Pompeo also seemed to come down hard on the Russian hacking allegations, which was again seen as diverting from the Trump party line. But then it was pointed out that he had enthusiastically tweeted about the hacking of the DNC, and Pompeo stumbled badly under questioning by Sen. Angus King of Maine. King asked Pompeo if he thinks WikiLeaks is a reliable source, and Pompeo said he did not. Then King inquired why Pompeo had cited WikiLeaks as “proof” that “the fix was in.” Pompeo hemmed and hawed, and finally said he’d have to go back and look at it. But that tweet shows that Pompeo has the temperament of a right-wing political activist, not the sober and mature temperament required for the job of CIA director.

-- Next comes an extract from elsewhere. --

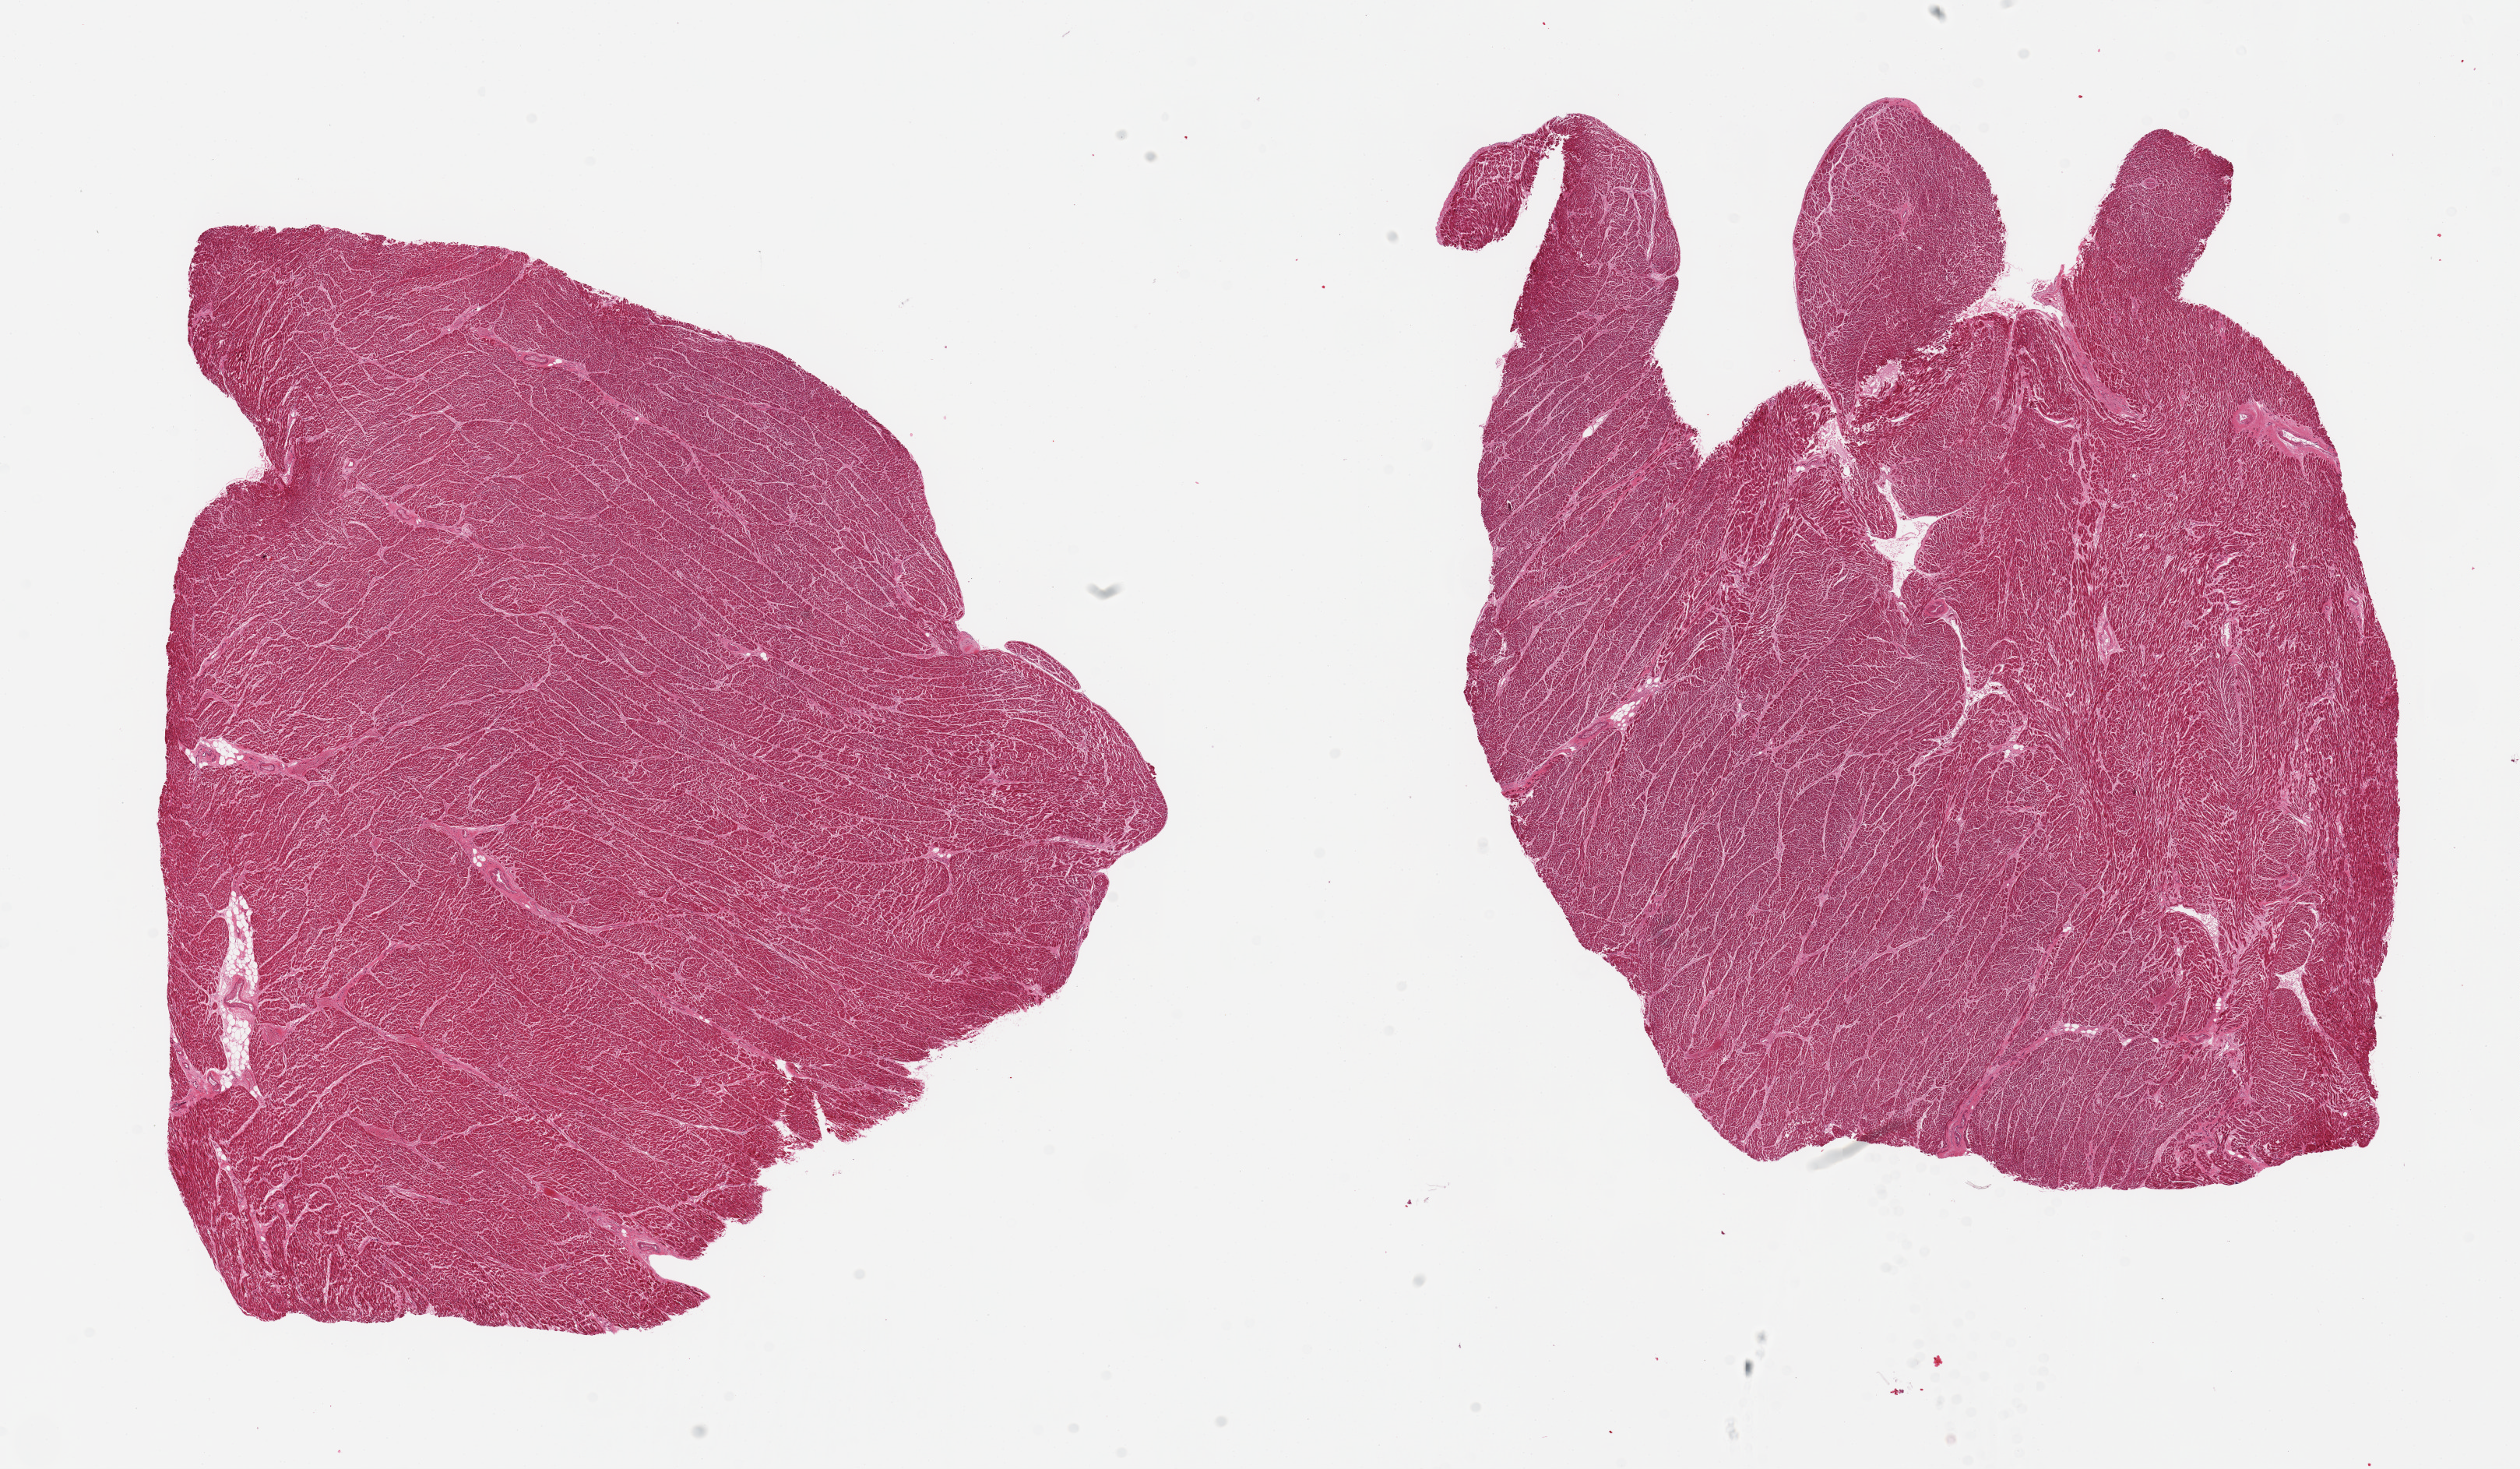
Whole-slide image, hematoxylin and eosin (H&E) stain, a low-resolution overview of the entire scanned area, about 25.6 x 14.9 mm (acquisition: 20x scan). PAXgene-fixed paraffin-embedded (PFPE) section. Section of heart (target tissue). Tissue donor sample. Donor: male.
Pathologist's review note for this sample: 2 pieces; hypertrophied myofibers.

Like many of Trump’s nominees, he deviated just enough from the boss’s craziest pronouncements and policies to give the impression that he will serve as a moderating force in the administration. This seems odd, considering Trump’s domineering personality. It is more likely that Trump and his team are telling the nominees to say whatever they need to say to be confirmed.

Maybe Trump isn’t listening to what his nominees say on the Hill, or just doesn’t care. Whatever the case, it doesn’t matter. Trump will be the president and they will either do as he says or they will have to resign. Judging from Pompeo’s past comments and his apocalyptic worldview, if Trump orders actions against “radical Islamic terrorists” or demands that suspects be tortured, he will probably have no problem following orders. Indeed, he will likely be eager to do it.